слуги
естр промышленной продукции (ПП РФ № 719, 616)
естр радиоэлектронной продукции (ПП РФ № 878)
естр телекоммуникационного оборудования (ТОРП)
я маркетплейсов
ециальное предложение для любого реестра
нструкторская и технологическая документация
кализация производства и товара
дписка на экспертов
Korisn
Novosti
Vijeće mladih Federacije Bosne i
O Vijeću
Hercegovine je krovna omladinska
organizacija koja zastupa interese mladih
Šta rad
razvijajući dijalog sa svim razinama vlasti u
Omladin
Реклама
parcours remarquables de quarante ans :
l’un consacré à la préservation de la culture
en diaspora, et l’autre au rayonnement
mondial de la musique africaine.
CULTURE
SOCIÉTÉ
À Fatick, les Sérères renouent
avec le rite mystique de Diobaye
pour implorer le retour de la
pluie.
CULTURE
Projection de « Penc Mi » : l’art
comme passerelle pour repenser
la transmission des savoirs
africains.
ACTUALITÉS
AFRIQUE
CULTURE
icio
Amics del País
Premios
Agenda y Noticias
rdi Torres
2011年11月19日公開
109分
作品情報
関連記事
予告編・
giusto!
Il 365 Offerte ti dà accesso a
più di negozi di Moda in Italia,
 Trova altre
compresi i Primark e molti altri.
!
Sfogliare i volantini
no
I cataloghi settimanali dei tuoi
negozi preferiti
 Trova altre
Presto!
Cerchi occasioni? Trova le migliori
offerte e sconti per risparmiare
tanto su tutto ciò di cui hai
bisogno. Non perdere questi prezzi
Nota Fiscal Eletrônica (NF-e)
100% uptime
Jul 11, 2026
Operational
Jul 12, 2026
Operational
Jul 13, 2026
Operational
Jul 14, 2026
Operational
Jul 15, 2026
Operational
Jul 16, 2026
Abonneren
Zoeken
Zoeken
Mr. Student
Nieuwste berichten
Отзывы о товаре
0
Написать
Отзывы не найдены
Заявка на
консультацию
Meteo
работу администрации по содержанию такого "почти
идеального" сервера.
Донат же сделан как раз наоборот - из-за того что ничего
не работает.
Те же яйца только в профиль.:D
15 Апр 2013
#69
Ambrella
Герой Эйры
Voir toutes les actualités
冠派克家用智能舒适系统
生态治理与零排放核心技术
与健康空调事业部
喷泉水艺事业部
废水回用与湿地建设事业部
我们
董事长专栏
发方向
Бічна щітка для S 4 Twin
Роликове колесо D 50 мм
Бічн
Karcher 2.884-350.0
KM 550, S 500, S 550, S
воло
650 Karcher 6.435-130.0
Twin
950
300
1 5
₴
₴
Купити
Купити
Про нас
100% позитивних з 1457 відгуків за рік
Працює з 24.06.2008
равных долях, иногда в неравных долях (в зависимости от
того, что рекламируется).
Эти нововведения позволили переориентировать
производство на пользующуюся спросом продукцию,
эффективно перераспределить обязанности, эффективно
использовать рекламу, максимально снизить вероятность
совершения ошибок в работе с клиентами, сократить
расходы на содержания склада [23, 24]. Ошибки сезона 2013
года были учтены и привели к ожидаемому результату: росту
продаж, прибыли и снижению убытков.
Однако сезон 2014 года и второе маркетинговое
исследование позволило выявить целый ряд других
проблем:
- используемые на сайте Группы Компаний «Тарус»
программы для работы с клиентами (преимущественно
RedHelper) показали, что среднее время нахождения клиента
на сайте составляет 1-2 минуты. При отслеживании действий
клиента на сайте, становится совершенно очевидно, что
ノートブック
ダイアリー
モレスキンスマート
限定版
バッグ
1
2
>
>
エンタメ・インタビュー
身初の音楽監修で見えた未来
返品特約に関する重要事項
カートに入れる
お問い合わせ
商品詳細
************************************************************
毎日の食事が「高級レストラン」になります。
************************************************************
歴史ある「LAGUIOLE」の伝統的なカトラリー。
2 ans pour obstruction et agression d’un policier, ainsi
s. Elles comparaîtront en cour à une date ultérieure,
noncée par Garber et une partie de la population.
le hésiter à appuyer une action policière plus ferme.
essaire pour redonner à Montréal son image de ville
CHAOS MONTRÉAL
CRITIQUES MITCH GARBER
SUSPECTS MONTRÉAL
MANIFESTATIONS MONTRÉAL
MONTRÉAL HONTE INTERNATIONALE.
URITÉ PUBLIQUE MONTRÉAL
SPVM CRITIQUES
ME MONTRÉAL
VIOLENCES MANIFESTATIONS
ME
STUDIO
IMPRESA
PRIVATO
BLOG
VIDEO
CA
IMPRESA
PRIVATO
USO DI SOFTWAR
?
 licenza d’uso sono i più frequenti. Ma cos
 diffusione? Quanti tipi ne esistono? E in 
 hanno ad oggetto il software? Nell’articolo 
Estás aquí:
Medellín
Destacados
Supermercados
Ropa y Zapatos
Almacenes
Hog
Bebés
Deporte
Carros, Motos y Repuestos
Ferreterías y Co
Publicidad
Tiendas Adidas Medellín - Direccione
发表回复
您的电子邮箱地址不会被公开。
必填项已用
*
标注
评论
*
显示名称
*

> [Your goal] Return every line from the material above that contains the string "MANIFESTATIONS".

> [Your solution]
MANIFESTATIONS MONTRÉAL
VIOLENCES MANIFESTATIONS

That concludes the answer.